13. How does the author create a sense of time passing? How do imagery and structure help to facilitate this? What other literary devices does the author use to create a sense of the passage of time or a sense of past and present?
14. Jacqueline escapes the violence of Liberia and exiles herself on a beautiful Greek island. She also spends times amid ruins, which contain an active volcano. “What was once an island is now the ruins of an island” (99), Maksik writes. Evaluate the setting. Discuss the purpose and effect of the author’s choice of setting.
15. Jacqueline seeks shelter in a cave and among unfinished structures. How does she treat these sites or act within them? What rituals does she engage in there? Why are such rituals important? What might they indicate about the human experience?
16. What message or messages does the book contain about survival and human will? How does Jacqueline manage to survive? What attributes allow her to keep going and to make progress? What obstacles does she face and how does she overcome them?
17. Jacqueline often pauses to recognize that she has made a decision. What role does choice play in the novel?

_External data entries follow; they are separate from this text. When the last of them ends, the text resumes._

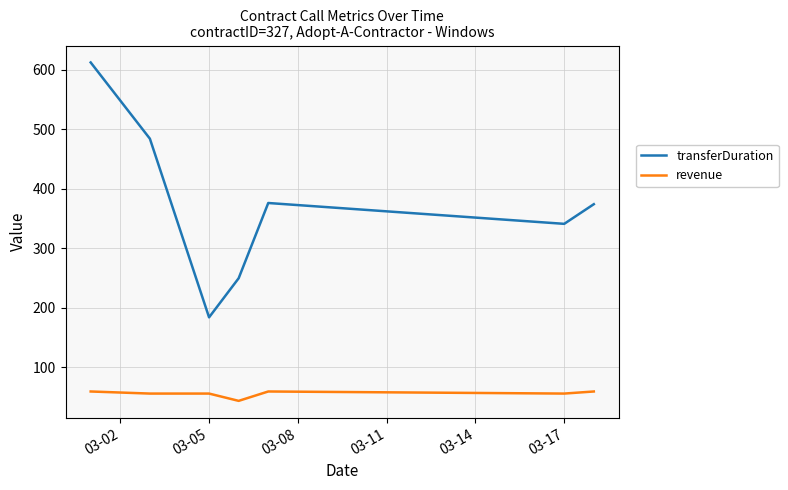

Rank the series by their average value, from lowest to highest.

revenue, transferDuration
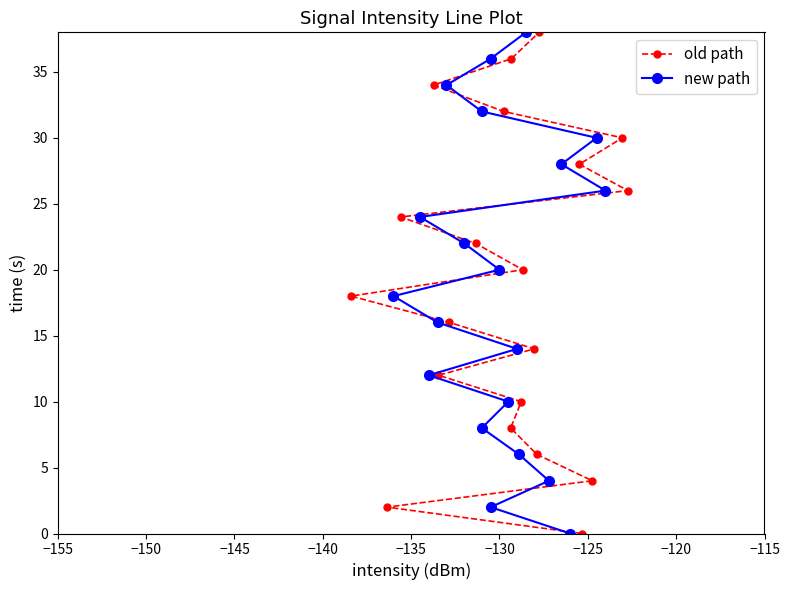

What is the value of the old path point at the 13th from the left?

14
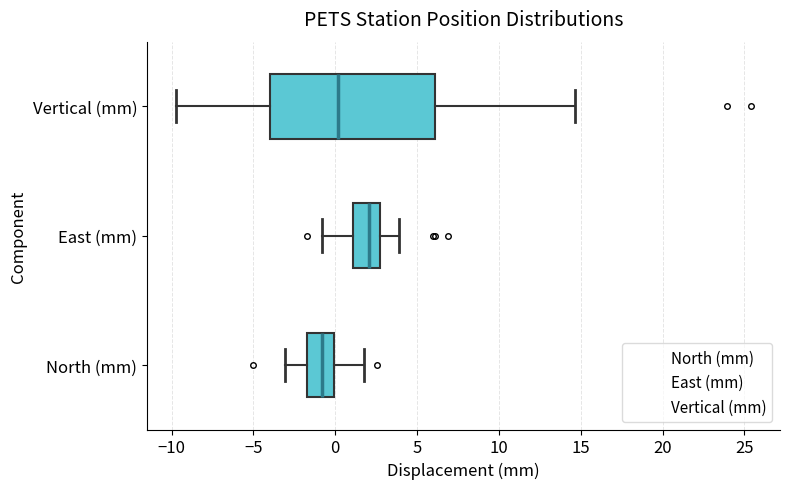

Reading bottom to top, transcribe this box plot: for each box, give where its median line is, the range the box spans, and where its two whiskers end, as read against the x-axis. The values are not printed on the chart, so give them approximately, as read against the axis.

North (mm): median -1.0, box -1.5 to 0.0, whiskers -3.0 to 2.0
East (mm): median 2.0, box 1.0 to 2.5, whiskers -1.0 to 4.0
Vertical (mm): median 0.0, box -4.0 to 6.0, whiskers -9.5 to 14.5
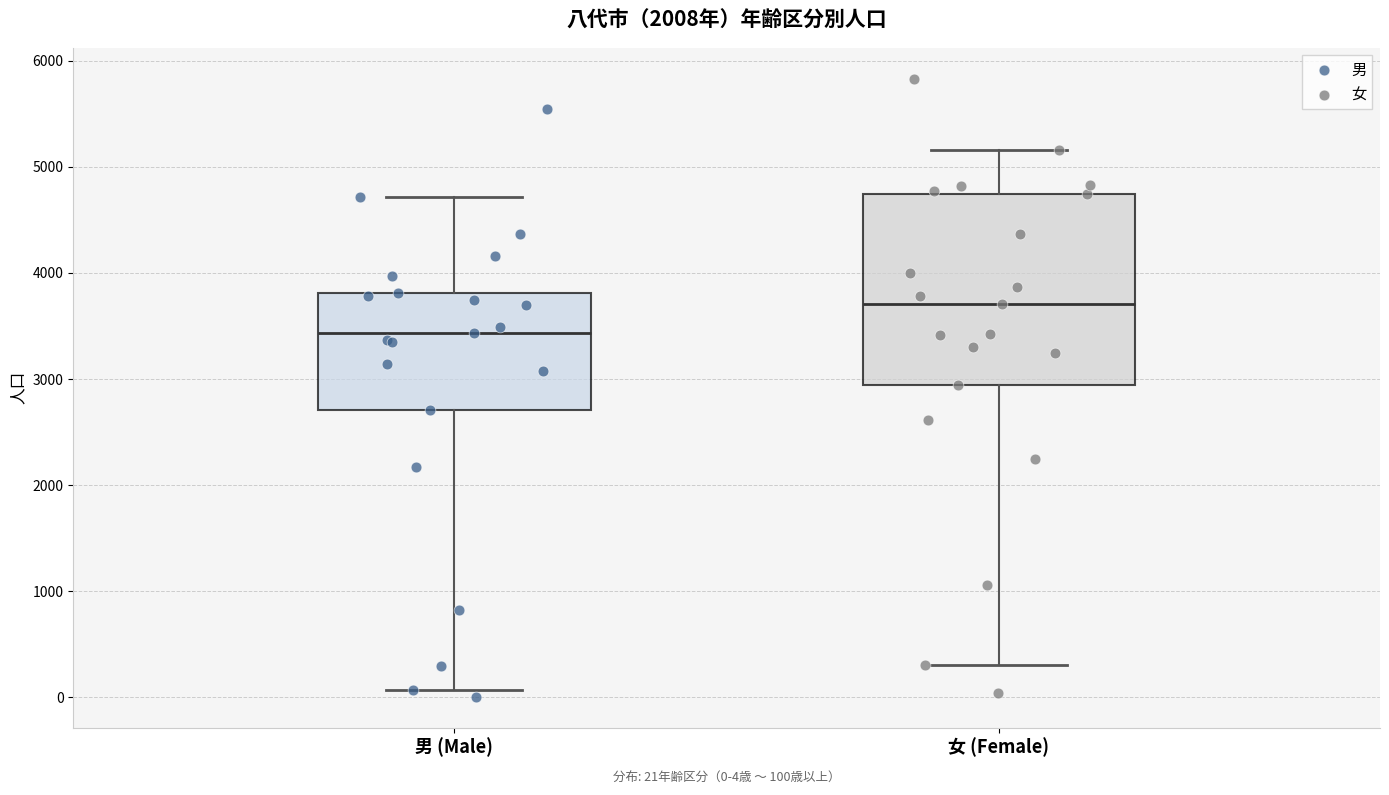

Which box's median line is the highest?

女 (Female)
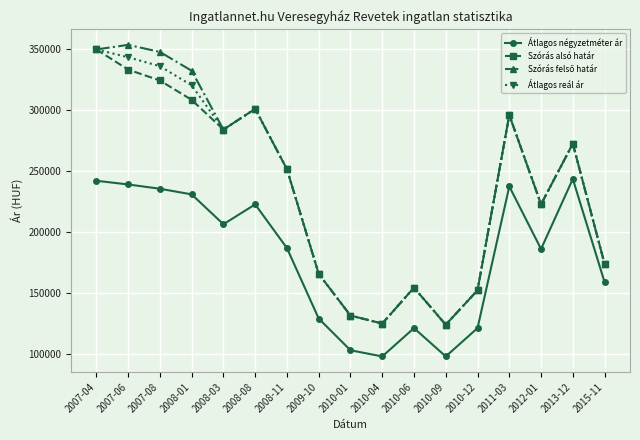

What is the label of the 3rd point from the right?

2012-01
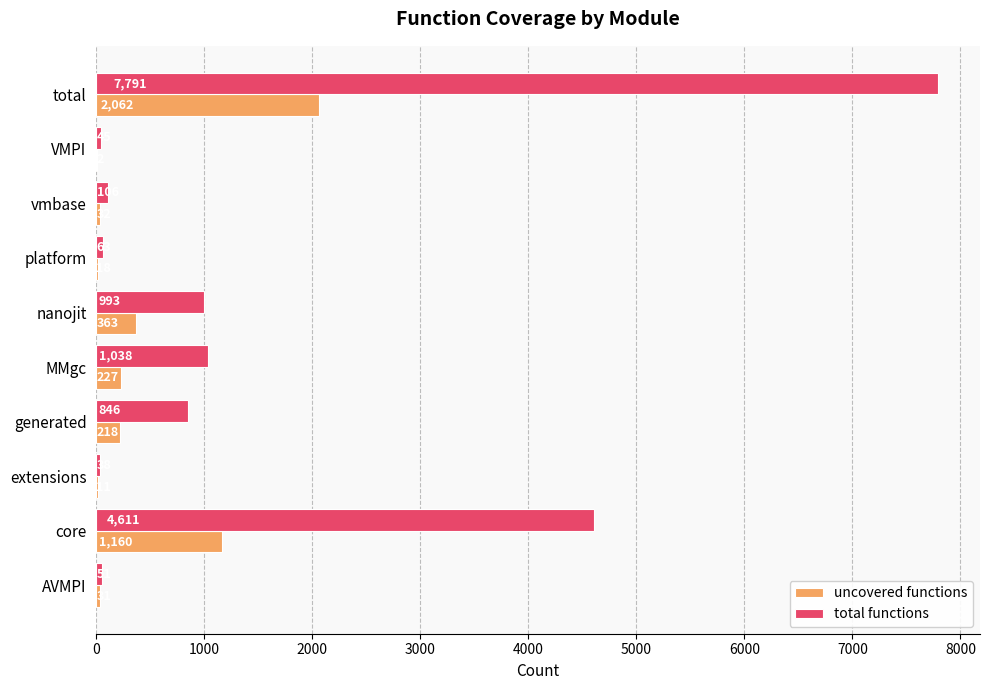

Between MMgc and nanojit, which series saw the biggest shift?

uncovered functions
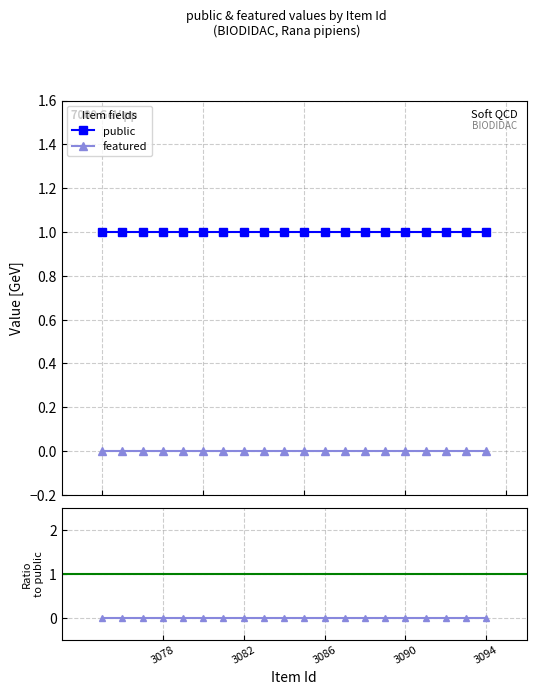

The public series shows 1 at 3089. True or false?

False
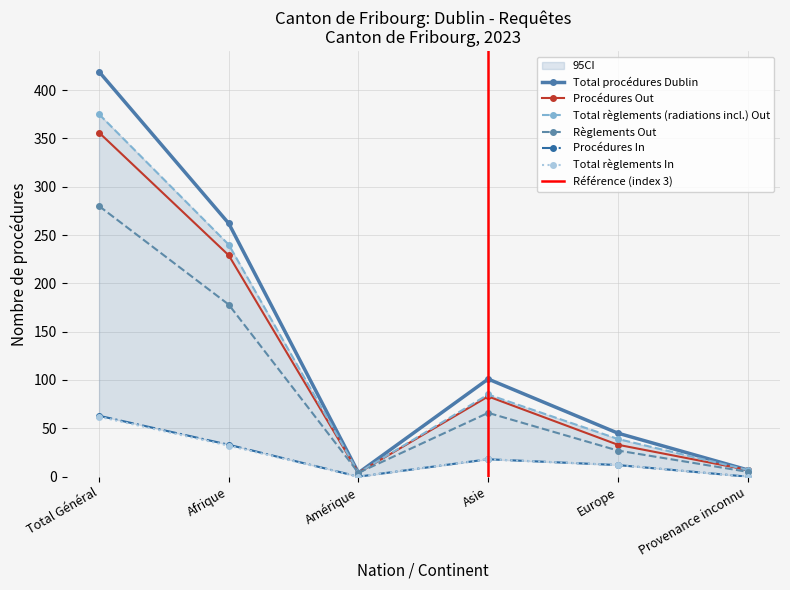

How many interior local peaks does the Procédures Out series have?

1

What does Jacqueline mean when she thinks of returning to “the endlessness of choice” (102)? Conversely, what role do fate and serendipity seem to play in the novel? Does the novel seem to indicate that we have control of our lives, or not?
18. Why does Jacqueline’s father support Charles Taylor? What effect does this have on their family’s lifestyle? What impact does it ultimately have for the family? Why does Jacqueline return to Liberia after school despite her promise to her mother that she will stay away? What does this indicate about the intersection of the political and the personal? What message does it offer about our ethical choices?
19. At the conclusion of the novel, though Jacqueline finally reveals her story, she wonders if “telling it [is] an act of violence” (208). What does she mean by this? She also admits that she has “forgotten the reason for stories” (208). What seems to be Jacqueline’s reason for telling her story to Katarina? What does Katarina want to share with Jacqueline? What might each woman hope to gain from telling her story? What might the final scenes indicate, then, about the link between catharsis and storytelling or the comfort of common experience?